The Confusion of Tongues by Gustave Dore 1865
Noam Chomsky

Noam Chomsky at World Social Forum – 2003 – Photo by Marcello Casal Jr. Agencia Brasil)
Noted linguist (Avram) Noam Chomsky was born with 16 letters in his birth name and in 1957 he proposed a theory of grammar that rejects the notion that every language is unique. He, so to speak, takes us back to pre-Babylon times with its one universal language by showing us that all languages have some basic structural principles in common.
Noah Webster

American lexicographer and philologist Noah Webster was born on October 16, 1758. He wrote on the relationship of European and Asian languages, but his greatest achievement was his The American Dictionary of the English Language (1828), which included definitions of 70,00 words, of which 12,000 words had not appeared in such a work before. He helped standardize American pronunciation. To this day Webster’s dictionaries remain popular – and remain a valuable tool towards the elimination of the confusion of the tongues.
Marshall McLuhan
In the 1960s, (Herbert) Marshall McLuhan with his 16 expression told us that electronic mass media were collapsing space and time barriers in human communication to enable people to communicate on a global scale. He coined the term global village to describe this change. Many people, though, thought that he was either a genius or a bit off the wall in his thinking. History, though, has proven McLuhan to be a true prophet.
In his Understanding Media (1964), McLuhan says that in the future many people would no longer want to get into their cars to go shopping, but would shop instead by TV, a prophecy that doesn’t seem so strange at all now.
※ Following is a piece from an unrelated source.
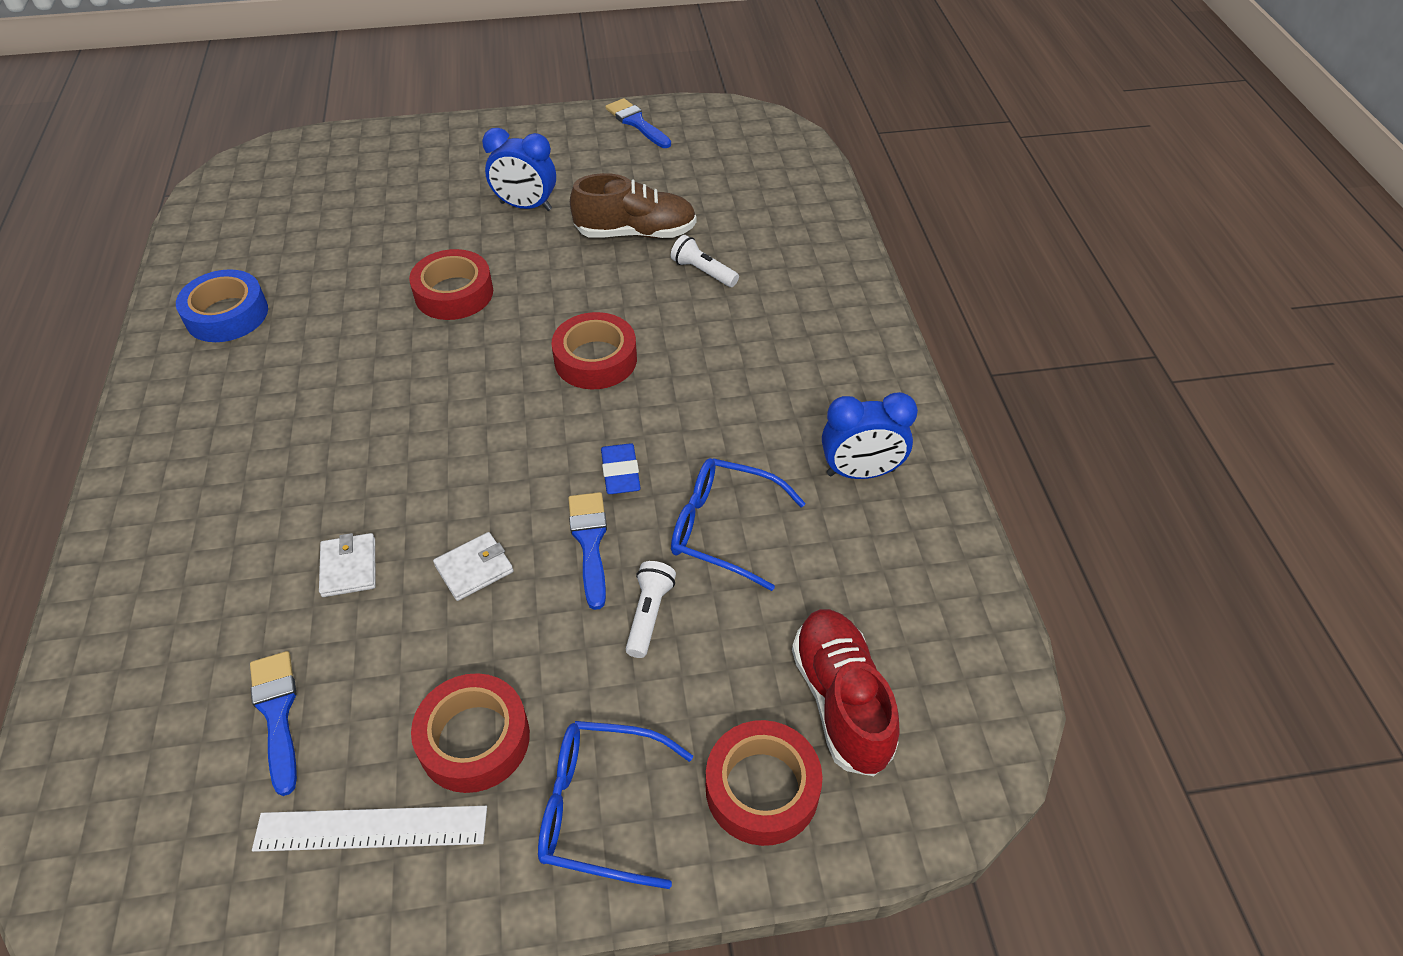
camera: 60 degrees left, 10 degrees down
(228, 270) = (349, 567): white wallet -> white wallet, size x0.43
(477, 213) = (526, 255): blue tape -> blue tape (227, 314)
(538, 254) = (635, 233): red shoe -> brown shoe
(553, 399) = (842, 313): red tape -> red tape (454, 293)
He also foretold the day when languages could be instantly translated by computers, now a daily occurrence for representatives at the United Nations and for Internet users who use the Google Search engine (press the magic key and instantly that page in German is translated into English). He goes on to say) that language itself with its powers of division and separation may have been the Tower of Babel by which man sought to scale the highest heavens. (Note, there are 22 rows of brick masonry in the Tower depicted on the 16th Tarot Card, which occultist Paul Foster Case equates with the 22 letters of the Hebrew alphabet.)
In the words of McLuhan: “The computer, in short, promises by technology a Pentecostal condition of universal understanding and unity. The next logical step would seem to be, not to translate, but to bypass languages in favor of a general cosmic consciousness…” (See page 84 Understanding Media, New American Library.)

McLuhan summarized his vision of the global village well before the Internet even existed. Today, many people would argue that the Internet, more than any other medium, has helped bring the global village closer to fruition. Marshall McLuhan in teaching us how to understand media has certainly done his part to pave the way for that day when a true global consciousness of community will exist, one that reflects the ultimate harmony of all being and the end of mankind’s confusion of tongues.